What is required:
Word for word, restate the lines from the start of the data below through the line containing "staining of testis".

Data records:
--- START ---
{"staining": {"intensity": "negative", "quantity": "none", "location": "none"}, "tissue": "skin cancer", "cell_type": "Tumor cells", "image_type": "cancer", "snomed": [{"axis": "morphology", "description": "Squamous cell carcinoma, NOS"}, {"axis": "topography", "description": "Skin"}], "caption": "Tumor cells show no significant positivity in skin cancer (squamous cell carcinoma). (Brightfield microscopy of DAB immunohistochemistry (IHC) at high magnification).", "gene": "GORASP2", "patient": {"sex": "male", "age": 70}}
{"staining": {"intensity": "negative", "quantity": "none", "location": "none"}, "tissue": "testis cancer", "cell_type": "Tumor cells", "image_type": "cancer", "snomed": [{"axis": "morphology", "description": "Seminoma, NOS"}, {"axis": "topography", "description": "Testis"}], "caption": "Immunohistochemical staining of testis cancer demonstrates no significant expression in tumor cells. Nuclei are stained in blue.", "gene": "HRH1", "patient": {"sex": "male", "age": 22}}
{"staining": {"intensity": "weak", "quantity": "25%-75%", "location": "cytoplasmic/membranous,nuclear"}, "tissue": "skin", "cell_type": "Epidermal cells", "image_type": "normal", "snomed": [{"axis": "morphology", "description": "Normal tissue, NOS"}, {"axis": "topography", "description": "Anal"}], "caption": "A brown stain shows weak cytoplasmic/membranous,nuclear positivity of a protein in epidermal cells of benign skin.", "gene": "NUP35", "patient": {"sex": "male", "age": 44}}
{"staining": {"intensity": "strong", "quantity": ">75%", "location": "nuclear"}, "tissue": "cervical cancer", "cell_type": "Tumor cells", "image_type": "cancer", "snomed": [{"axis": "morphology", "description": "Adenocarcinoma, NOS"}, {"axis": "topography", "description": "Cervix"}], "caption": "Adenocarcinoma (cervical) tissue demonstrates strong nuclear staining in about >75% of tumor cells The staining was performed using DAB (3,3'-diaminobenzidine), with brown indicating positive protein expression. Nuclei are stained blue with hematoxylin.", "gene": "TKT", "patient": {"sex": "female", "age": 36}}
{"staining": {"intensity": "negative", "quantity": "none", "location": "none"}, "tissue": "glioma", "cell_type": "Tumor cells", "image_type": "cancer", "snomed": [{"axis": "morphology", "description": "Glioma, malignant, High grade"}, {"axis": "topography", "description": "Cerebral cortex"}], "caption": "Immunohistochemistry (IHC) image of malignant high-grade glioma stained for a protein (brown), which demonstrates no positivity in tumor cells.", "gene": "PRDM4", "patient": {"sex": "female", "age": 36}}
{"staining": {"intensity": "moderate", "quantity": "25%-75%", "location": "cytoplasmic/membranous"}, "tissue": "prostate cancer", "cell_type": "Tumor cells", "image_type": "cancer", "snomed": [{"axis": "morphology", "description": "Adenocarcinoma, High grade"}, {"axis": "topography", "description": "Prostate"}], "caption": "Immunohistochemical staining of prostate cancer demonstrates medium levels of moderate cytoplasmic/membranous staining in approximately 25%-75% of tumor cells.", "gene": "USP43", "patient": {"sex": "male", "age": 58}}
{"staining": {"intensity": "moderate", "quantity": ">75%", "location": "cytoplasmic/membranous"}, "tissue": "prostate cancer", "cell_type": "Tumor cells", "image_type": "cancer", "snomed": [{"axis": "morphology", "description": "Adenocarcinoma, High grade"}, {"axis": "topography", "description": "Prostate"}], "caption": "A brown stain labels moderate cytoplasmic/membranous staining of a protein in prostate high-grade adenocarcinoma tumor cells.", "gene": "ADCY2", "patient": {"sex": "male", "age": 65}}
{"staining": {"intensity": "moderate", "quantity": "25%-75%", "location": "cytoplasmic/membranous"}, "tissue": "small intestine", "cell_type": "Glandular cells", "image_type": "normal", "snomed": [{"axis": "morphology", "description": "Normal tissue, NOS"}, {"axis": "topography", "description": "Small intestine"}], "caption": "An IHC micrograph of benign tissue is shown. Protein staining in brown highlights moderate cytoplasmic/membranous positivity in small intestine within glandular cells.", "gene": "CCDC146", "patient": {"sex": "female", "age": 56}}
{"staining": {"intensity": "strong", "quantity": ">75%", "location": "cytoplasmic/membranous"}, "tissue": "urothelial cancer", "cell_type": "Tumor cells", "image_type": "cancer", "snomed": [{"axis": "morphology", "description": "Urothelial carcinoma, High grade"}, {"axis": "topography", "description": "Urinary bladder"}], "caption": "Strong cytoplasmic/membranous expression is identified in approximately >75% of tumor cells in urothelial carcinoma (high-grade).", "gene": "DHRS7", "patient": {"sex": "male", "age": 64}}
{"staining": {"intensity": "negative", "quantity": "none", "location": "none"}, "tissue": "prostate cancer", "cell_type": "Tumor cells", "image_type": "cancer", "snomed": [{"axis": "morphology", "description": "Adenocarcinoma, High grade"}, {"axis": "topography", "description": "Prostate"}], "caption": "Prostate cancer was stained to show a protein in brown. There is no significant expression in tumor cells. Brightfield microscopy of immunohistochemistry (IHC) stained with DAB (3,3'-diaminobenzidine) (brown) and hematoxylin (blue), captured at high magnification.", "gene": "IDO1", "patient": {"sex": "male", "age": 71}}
--- END ---
Response area:
{"staining": {"intensity": "negative", "quantity": "none", "location": "none"}, "tissue": "skin cancer", "cell_type": "Tumor cells", "image_type": "cancer", "snomed": [{"axis": "morphology", "description": "Squamous cell carcinoma, NOS"}, {"axis": "topography", "description": "Skin"}], "caption": "Tumor cells show no significant positivity in skin cancer (squamous cell carcinoma). (Brightfield microscopy of DAB immunohistochemistry (IHC) at high magnification).", "gene": "GORASP2", "patient": {"sex": "male", "age": 70}}
{"staining": {"intensity": "negative", "quantity": "none", "location": "none"}, "tissue": "testis cancer", "cell_type": "Tumor cells", "image_type": "cancer", "snomed": [{"axis": "morphology", "description": "Seminoma, NOS"}, {"axis": "topography", "description": "Testis"}], "caption": "Immunohistochemical staining of testis cancer demonstrates no significant expression in tumor cells. Nuclei are stained in blue.", "gene": "HRH1", "patient": {"sex": "male", "age": 22}}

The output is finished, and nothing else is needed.